An extra €70m to €80m a year needs to be spent to bring Dutch embassies up to scratch, the government advisory board for international affairs AIV said in a new report.
The report said increasing global dangers make the tasks of embassies wider and more complex but that there have been sharp cost reductions in the Dutch diplomatic corps in recent years.
Staff levels have been cut by one-third compared to 20 years ago and interns are being assigned to posts formerly held by diplomats, the AIV claims.
The assumption that physical presence is unnecessary with new developments in communications is false, the report says. Dutch companies abroad need help in opening doors, particularly in protectionist countries.

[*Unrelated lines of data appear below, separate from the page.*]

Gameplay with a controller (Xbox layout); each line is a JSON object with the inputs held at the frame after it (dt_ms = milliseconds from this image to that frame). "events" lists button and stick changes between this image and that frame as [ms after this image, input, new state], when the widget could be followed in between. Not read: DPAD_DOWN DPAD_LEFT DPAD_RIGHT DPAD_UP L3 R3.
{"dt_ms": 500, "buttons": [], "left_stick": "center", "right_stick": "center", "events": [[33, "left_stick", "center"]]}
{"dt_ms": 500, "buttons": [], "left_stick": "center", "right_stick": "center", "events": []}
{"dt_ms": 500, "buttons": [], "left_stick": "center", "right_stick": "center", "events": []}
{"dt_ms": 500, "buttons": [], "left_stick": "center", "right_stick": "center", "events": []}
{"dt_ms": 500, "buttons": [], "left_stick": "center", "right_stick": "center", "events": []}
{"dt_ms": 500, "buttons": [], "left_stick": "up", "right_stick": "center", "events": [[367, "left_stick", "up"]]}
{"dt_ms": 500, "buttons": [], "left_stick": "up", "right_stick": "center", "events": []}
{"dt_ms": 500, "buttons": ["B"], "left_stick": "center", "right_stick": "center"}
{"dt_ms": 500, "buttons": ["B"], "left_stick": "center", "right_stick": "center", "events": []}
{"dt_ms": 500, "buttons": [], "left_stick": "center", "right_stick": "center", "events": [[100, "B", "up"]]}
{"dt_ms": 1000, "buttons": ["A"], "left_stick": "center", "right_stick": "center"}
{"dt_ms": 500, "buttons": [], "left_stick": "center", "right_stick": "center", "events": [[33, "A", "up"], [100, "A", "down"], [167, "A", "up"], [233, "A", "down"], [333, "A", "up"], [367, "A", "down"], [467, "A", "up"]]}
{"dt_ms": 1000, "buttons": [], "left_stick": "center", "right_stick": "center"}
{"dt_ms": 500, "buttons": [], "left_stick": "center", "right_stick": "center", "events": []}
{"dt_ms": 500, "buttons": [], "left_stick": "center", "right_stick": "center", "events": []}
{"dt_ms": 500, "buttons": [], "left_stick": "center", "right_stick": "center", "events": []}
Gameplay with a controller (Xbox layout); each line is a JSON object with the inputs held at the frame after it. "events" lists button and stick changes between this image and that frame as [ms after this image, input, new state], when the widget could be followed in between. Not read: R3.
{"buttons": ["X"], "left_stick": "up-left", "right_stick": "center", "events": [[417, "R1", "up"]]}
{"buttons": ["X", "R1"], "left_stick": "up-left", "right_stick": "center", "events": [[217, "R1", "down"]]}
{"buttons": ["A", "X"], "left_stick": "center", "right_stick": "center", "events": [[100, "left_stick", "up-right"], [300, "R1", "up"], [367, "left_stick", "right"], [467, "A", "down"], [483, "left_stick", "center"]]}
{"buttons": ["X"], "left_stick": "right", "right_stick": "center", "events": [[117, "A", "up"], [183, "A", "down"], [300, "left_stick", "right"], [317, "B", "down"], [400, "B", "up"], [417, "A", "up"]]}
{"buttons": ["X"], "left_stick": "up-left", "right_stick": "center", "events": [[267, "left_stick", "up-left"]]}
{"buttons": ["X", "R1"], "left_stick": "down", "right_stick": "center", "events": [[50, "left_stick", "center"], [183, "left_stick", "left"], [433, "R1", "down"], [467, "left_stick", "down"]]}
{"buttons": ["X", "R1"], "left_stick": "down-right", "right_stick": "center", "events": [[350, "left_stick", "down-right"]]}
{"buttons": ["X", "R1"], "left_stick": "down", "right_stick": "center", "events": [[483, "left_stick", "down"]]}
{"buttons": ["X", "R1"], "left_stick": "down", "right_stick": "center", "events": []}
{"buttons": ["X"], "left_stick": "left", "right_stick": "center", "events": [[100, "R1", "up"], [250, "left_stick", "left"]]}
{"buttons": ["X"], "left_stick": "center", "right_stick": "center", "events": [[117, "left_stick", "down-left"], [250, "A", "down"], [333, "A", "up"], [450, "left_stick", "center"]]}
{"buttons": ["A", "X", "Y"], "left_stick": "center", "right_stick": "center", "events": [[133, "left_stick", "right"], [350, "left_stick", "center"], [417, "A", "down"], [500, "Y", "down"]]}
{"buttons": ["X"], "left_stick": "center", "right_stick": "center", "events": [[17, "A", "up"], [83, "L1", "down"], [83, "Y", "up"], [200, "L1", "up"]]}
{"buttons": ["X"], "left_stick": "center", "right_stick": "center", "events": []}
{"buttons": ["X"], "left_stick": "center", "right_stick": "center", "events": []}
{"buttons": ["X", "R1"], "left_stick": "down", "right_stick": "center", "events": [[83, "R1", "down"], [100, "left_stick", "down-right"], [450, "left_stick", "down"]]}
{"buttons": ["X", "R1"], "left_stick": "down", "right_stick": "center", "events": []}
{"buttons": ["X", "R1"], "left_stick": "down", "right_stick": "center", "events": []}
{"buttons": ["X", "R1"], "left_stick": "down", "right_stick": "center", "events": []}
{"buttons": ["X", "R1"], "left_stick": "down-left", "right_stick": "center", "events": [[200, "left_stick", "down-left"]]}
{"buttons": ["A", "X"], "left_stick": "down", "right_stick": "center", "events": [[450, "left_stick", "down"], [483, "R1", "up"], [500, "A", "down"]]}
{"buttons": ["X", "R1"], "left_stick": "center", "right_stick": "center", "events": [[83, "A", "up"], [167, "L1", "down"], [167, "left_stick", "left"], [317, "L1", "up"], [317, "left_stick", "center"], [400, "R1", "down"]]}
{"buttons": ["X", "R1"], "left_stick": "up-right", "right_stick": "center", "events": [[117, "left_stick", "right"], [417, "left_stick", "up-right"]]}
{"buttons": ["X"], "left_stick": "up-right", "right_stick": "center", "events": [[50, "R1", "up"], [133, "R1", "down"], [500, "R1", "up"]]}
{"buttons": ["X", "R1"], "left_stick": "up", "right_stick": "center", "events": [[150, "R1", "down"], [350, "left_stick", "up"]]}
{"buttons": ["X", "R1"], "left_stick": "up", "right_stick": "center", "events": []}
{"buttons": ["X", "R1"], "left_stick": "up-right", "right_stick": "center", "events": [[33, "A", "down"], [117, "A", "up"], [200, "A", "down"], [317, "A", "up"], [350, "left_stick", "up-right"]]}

In particular, the AIV said a number of embassies which were closed recently in Africa and South America need to be reopened. And priority should go to countries on the eastern and southern flanks of Europe.
‘We are understaffed in cities that are very important for the Netherlands. In Ukraine, Sweden, the Baltic States – all posts that are important for our relations with Russia – the staffing is minimal,’ report co-compiler Fred van Staten told the NRC.
In addition, more preliminary talks about EU matters take place away from EU official circuits in Brussels,’ he said. ‘If you want to make a mark in Brussels, you must be able to find as many allies as possible in the capitals. Then you must have well-staffed embassies there.’